The panel also posed interesting questions for investors and funders to consider for this type of financing. Ruth Levine’s advice to funders was first to consider whether this funding mechanism is more likely to lead to better ultimate outcomes than the traditional way of doing business. She also suggested to funders to “know thyself,” in order to understand whether an individual organization is structured to fund programs in a way that allows careful negotiation, and then give space for service providers to innovate.
Brian Boland, co-founder of the Delta Fund, challenged investors to bring more risk capital to bear in looking beyond return on investment in a balance sheet to true social benefits in tackling global challenges. With $1.2 trillion in assets within U.S. foundations and another $5.6 trillion in the family offices of the ultra-wealthy, Boland encouraged these entities to take greater risks. One approach to this is pooling investments within a portfolio of varied risk levels, which would bring capital to interventions that are less proven and in need of more evidence and documented success, to bring new innovative financing methods to scale. These risks could be balanced within the portfolio by investments in proven interventions, such as the graduation model of Village Enterprise.

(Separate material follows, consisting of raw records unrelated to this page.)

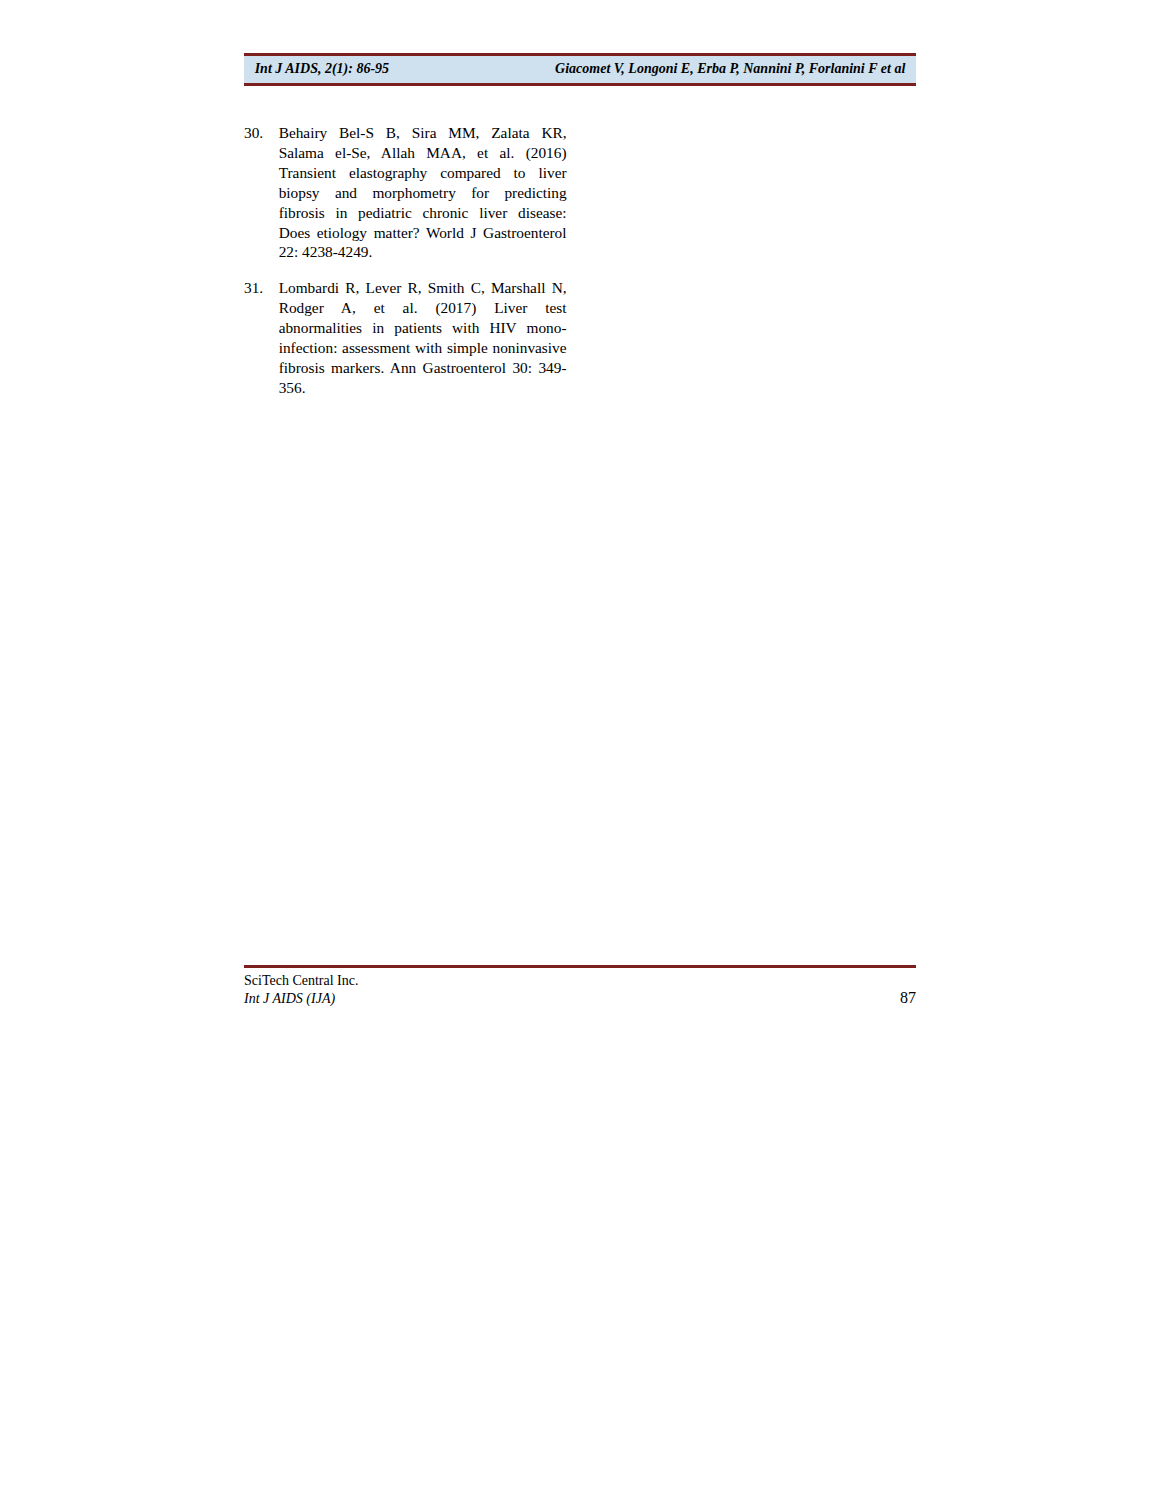Int J AIDS, 2(1): 86-95 Giacomet V, Longoni E, Erba P, Nannini P, Forlanini F et al
30. Behairy Bel-S B, Sira MM, Zalata KR, Salama el-Se, Allah MAA, et al. (2016) Transient elastography compared to liver biopsy and morphometry for predicting fibrosis in pediatric chronic liver disease: Does etiology matter? World J Gastroenterol 22: 4238-4249.
31. Lombardi R, Lever R, Smith C, Marshall N, Rodger A, et al. (2017) Liver test abnormalities in patients with HIV mono-infection: assessment with simple noninvasive fibrosis markers. Ann Gastroenterol 30: 349-356.
SciTech Central Inc.
Int J AIDS (IJA)
87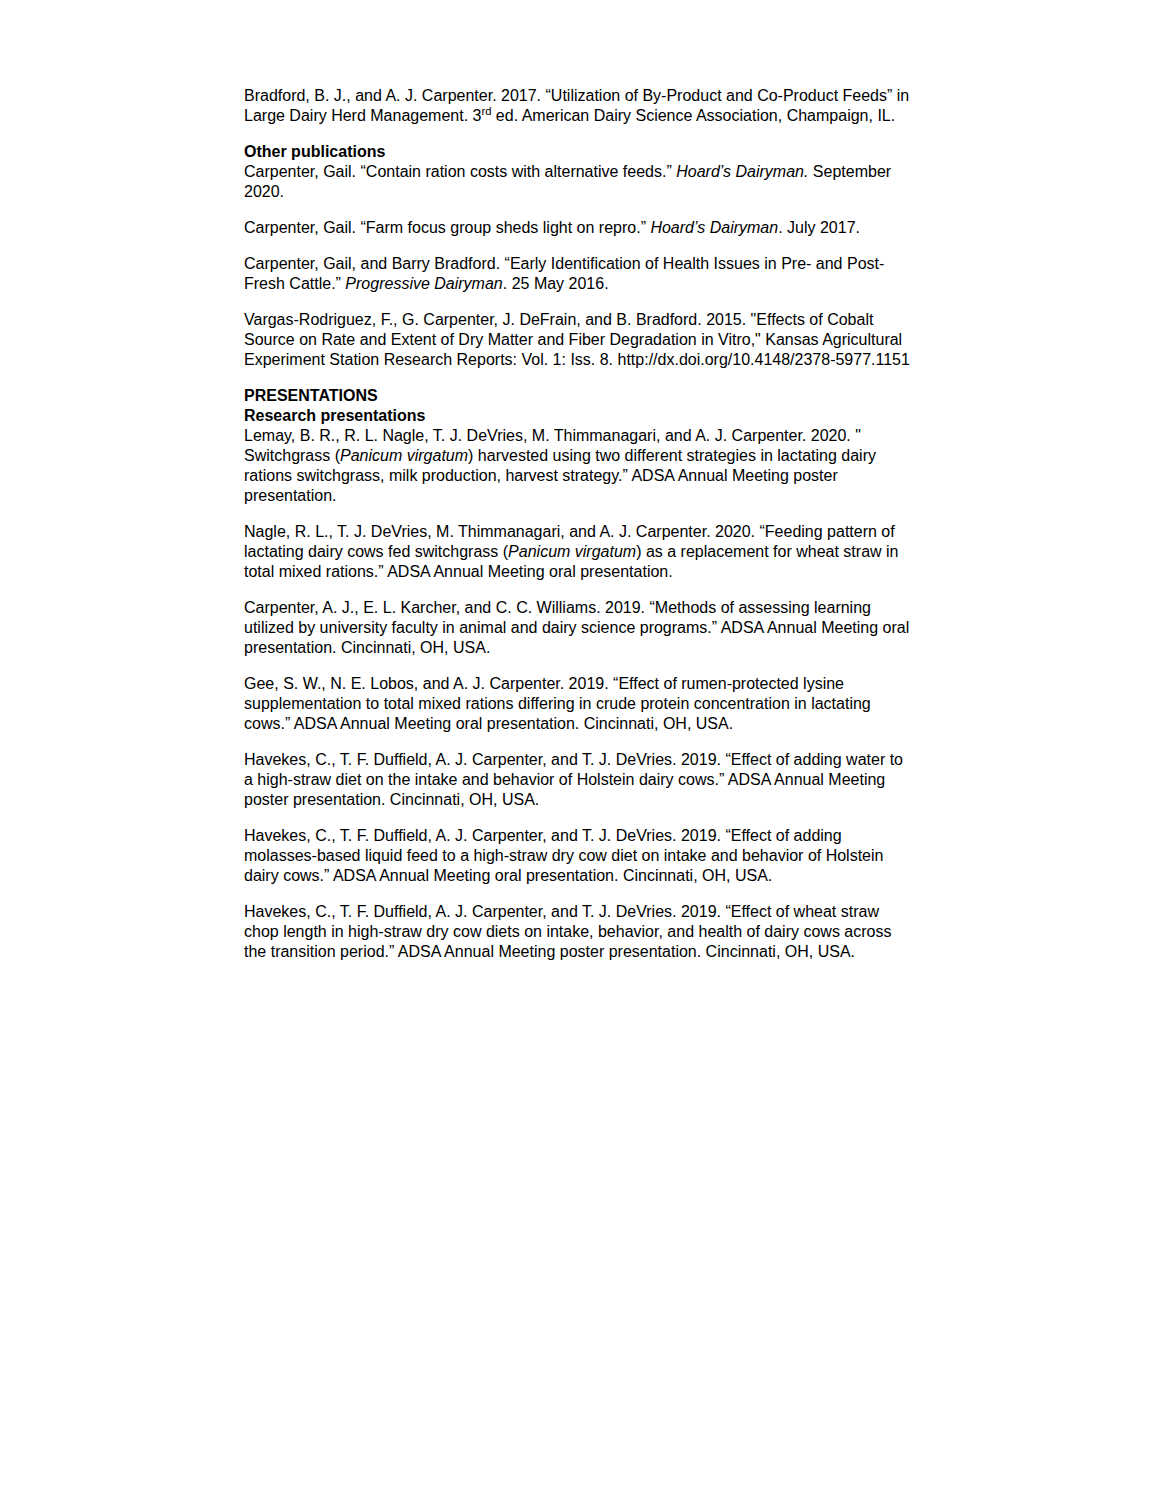Bradford, B. J., and A. J. Carpenter. 2017. “Utilization of By-Product and Co-Product Feeds” in Large Dairy Herd Management. 3rd ed. American Dairy Science Association, Champaign, IL.
Other publications
Carpenter, Gail. “Contain ration costs with alternative feeds.” Hoard’s Dairyman. September 2020.
Carpenter, Gail. “Farm focus group sheds light on repro.” Hoard’s Dairyman. July 2017.
Carpenter, Gail, and Barry Bradford. “Early Identification of Health Issues in Pre- and Post-Fresh Cattle.” Progressive Dairyman. 25 May 2016.
Vargas-Rodriguez, F., G. Carpenter, J. DeFrain, and B. Bradford. 2015. "Effects of Cobalt Source on Rate and Extent of Dry Matter and Fiber Degradation in Vitro," Kansas Agricultural Experiment Station Research Reports: Vol. 1: Iss. 8. http://dx.doi.org/10.4148/2378-5977.1151
PRESENTATIONS
Research presentations
Lemay, B. R., R. L. Nagle, T. J. DeVries, M. Thimmanagari, and A. J. Carpenter. 2020. " Switchgrass (Panicum virgatum) harvested using two different strategies in lactating dairy rations switchgrass, milk production, harvest strategy.” ADSA Annual Meeting poster presentation.
Nagle, R. L., T. J. DeVries, M. Thimmanagari, and A. J. Carpenter. 2020. “Feeding pattern of lactating dairy cows fed switchgrass (Panicum virgatum) as a replacement for wheat straw in total mixed rations.” ADSA Annual Meeting oral presentation.
Carpenter, A. J., E. L. Karcher, and C. C. Williams. 2019. “Methods of assessing learning utilized by university faculty in animal and dairy science programs.” ADSA Annual Meeting oral presentation. Cincinnati, OH, USA.
Gee, S. W., N. E. Lobos, and A. J. Carpenter. 2019. “Effect of rumen-protected lysine supplementation to total mixed rations differing in crude protein concentration in lactating cows.” ADSA Annual Meeting oral presentation. Cincinnati, OH, USA.
Havekes, C., T. F. Duffield, A. J. Carpenter, and T. J. DeVries. 2019. “Effect of adding water to a high-straw diet on the intake and behavior of Holstein dairy cows.” ADSA Annual Meeting poster presentation. Cincinnati, OH, USA.
Havekes, C., T. F. Duffield, A. J. Carpenter, and T. J. DeVries. 2019. “Effect of adding molasses-based liquid feed to a high-straw dry cow diet on intake and behavior of Holstein dairy cows.” ADSA Annual Meeting oral presentation. Cincinnati, OH, USA.
Havekes, C., T. F. Duffield, A. J. Carpenter, and T. J. DeVries. 2019. “Effect of wheat straw chop length in high-straw dry cow diets on intake, behavior, and health of dairy cows across the transition period.” ADSA Annual Meeting poster presentation. Cincinnati, OH, USA.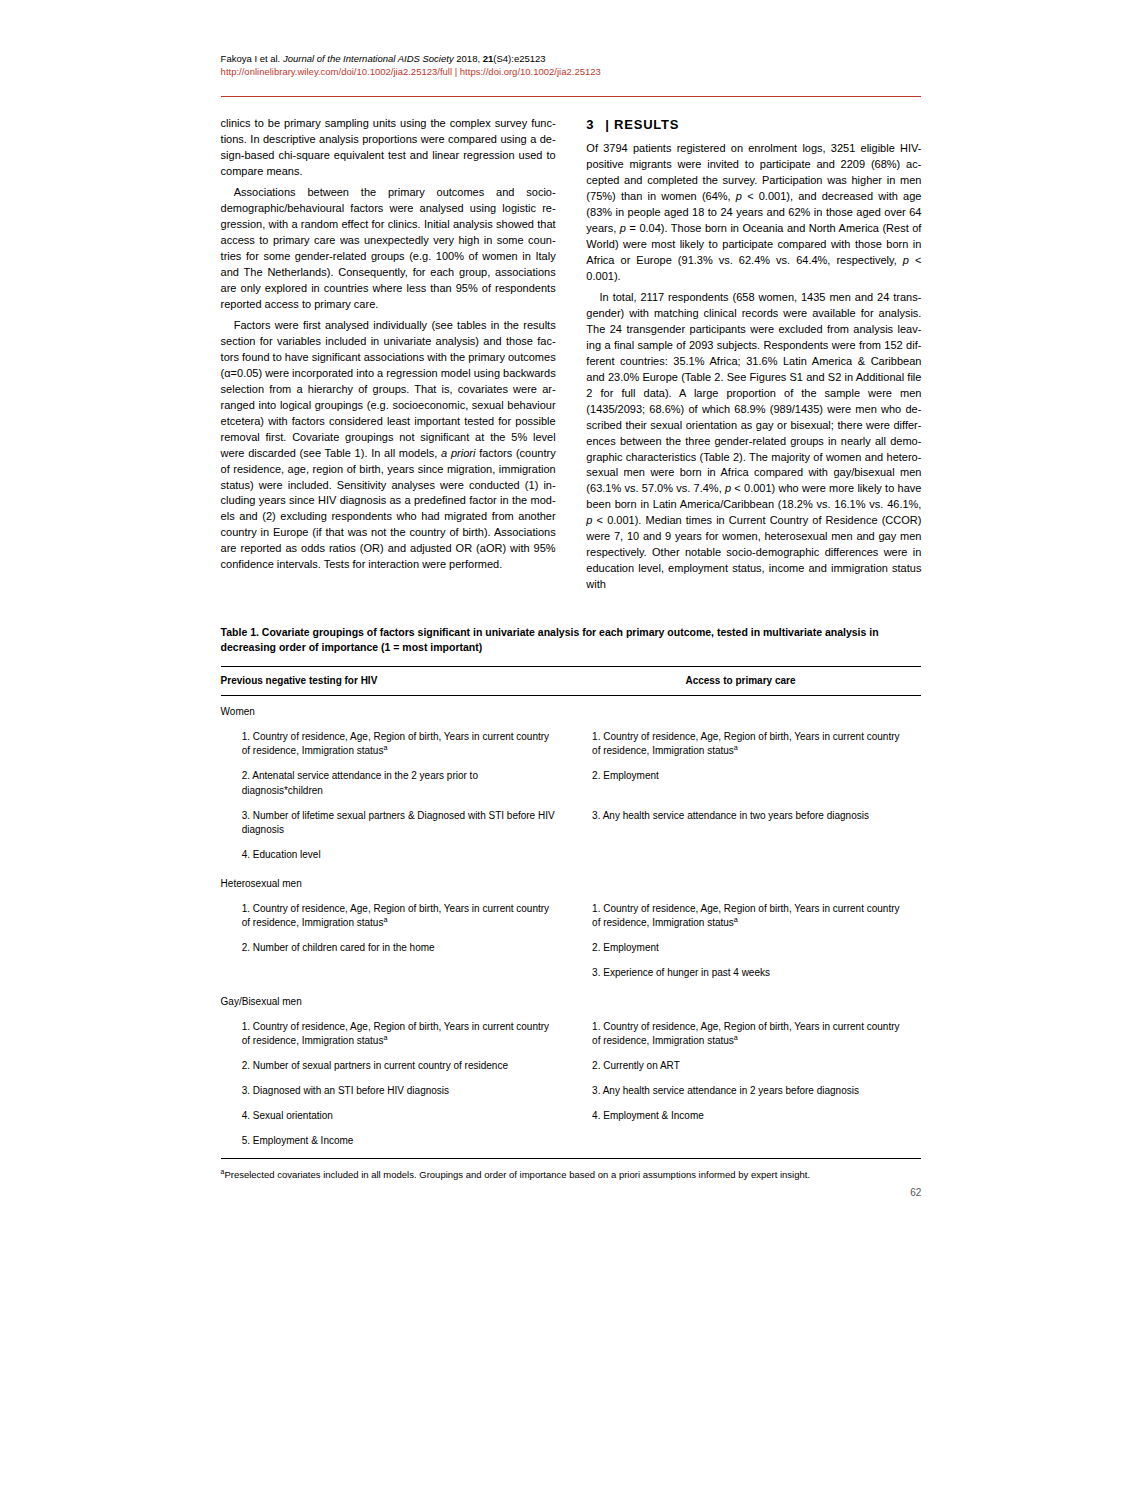Fakoya I et al. Journal of the International AIDS Society 2018, 21(S4):e25123
http://onlinelibrary.wiley.com/doi/10.1002/jia2.25123/full | https://doi.org/10.1002/jia2.25123
clinics to be primary sampling units using the complex survey functions. In descriptive analysis proportions were compared using a design-based chi-square equivalent test and linear regression used to compare means.
Associations between the primary outcomes and socio-demographic/behavioural factors were analysed using logistic regression, with a random effect for clinics. Initial analysis showed that access to primary care was unexpectedly very high in some countries for some gender-related groups (e.g. 100% of women in Italy and The Netherlands). Consequently, for each group, associations are only explored in countries where less than 95% of respondents reported access to primary care.
Factors were first analysed individually (see tables in the results section for variables included in univariate analysis) and those factors found to have significant associations with the primary outcomes (α=0.05) were incorporated into a regression model using backwards selection from a hierarchy of groups. That is, covariates were arranged into logical groupings (e.g. socioeconomic, sexual behaviour etcetera) with factors considered least important tested for possible removal first. Covariate groupings not significant at the 5% level were discarded (see Table 1). In all models, a priori factors (country of residence, age, region of birth, years since migration, immigration status) were included. Sensitivity analyses were conducted (1) including years since HIV diagnosis as a predefined factor in the models and (2) excluding respondents who had migrated from another country in Europe (if that was not the country of birth). Associations are reported as odds ratios (OR) and adjusted OR (aOR) with 95% confidence intervals. Tests for interaction were performed.
3 | RESULTS
Of 3794 patients registered on enrolment logs, 3251 eligible HIV-positive migrants were invited to participate and 2209 (68%) accepted and completed the survey. Participation was higher in men (75%) than in women (64%, p < 0.001), and decreased with age (83% in people aged 18 to 24 years and 62% in those aged over 64 years, p = 0.04). Those born in Oceania and North America (Rest of World) were most likely to participate compared with those born in Africa or Europe (91.3% vs. 62.4% vs. 64.4%, respectively, p < 0.001).
In total, 2117 respondents (658 women, 1435 men and 24 transgender) with matching clinical records were available for analysis. The 24 transgender participants were excluded from analysis leaving a final sample of 2093 subjects. Respondents were from 152 different countries: 35.1% Africa; 31.6% Latin America & Caribbean and 23.0% Europe (Table 2. See Figures S1 and S2 in Additional file 2 for full data). A large proportion of the sample were men (1435/2093; 68.6%) of which 68.9% (989/1435) were men who described their sexual orientation as gay or bisexual; there were differences between the three gender-related groups in nearly all demographic characteristics (Table 2). The majority of women and heterosexual men were born in Africa compared with gay/bisexual men (63.1% vs. 57.0% vs. 7.4%, p < 0.001) who were more likely to have been born in Latin America/Caribbean (18.2% vs. 16.1% vs. 46.1%, p < 0.001). Median times in Current Country of Residence (CCOR) were 7, 10 and 9 years for women, heterosexual men and gay men respectively. Other notable socio-demographic differences were in education level, employment status, income and immigration status with
Table 1. Covariate groupings of factors significant in univariate analysis for each primary outcome, tested in multivariate analysis in decreasing order of importance (1 = most important)
| Previous negative testing for HIV | Access to primary care |
| --- | --- |
| Women |
| 1. Country of residence, Age, Region of birth, Years in current country of residence, Immigration status a | 1. Country of residence, Age, Region of birth, Years in current country of residence, Immigration status a |
| 2. Antenatal service attendance in the 2 years prior to diagnosis*children | 2. Employment |
| 3. Number of lifetime sexual partners & Diagnosed with STI before HIV diagnosis | 3. Any health service attendance in two years before diagnosis |
| 4. Education level | |
| Heterosexual men |
| 1. Country of residence, Age, Region of birth, Years in current country of residence, Immigration status a | 1. Country of residence, Age, Region of birth, Years in current country of residence, Immigration status a |
| 2. Number of children cared for in the home | 2. Employment |
| | 3. Experience of hunger in past 4 weeks |
| Gay/Bisexual men |
| 1. Country of residence, Age, Region of birth, Years in current country of residence, Immigration status a | 1. Country of residence, Age, Region of birth, Years in current country of residence, Immigration status a |
| 2. Number of sexual partners in current country of residence | 2. Currently on ART |
| 3. Diagnosed with an STI before HIV diagnosis | 3. Any health service attendance in 2 years before diagnosis |
| 4. Sexual orientation | 4. Employment & Income |
| 5. Employment & Income | |
aPreselected covariates included in all models. Groupings and order of importance based on a priori assumptions informed by expert insight.
62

Following the panel, a fireside chat with John McArthur, senior fellow and director of the Center for Sustainable Development at Brookings, drew on themes raised in the earlier conversations. McArthur remarked that one of the most fundamental challenges in financing the SDGs is that the current development financing system is not built to do so (“There’s not enough of the good, and certainly not enough to match the goals we’ve agreed to”), echoing the challenges of the scale of the financing gap and the regulatory hurdles outlined by Coulibaly and Morsy at the beginning of the event. On the question of scale through institutional reform, McArthur highlighted the need to anchor consideration of several elements that were discussed throughout the day—evidence-based funding of what works and how, multistakeholder governance that integrates the voices of beneficiaries, and working alongside crucial public sector entities with the budget to match.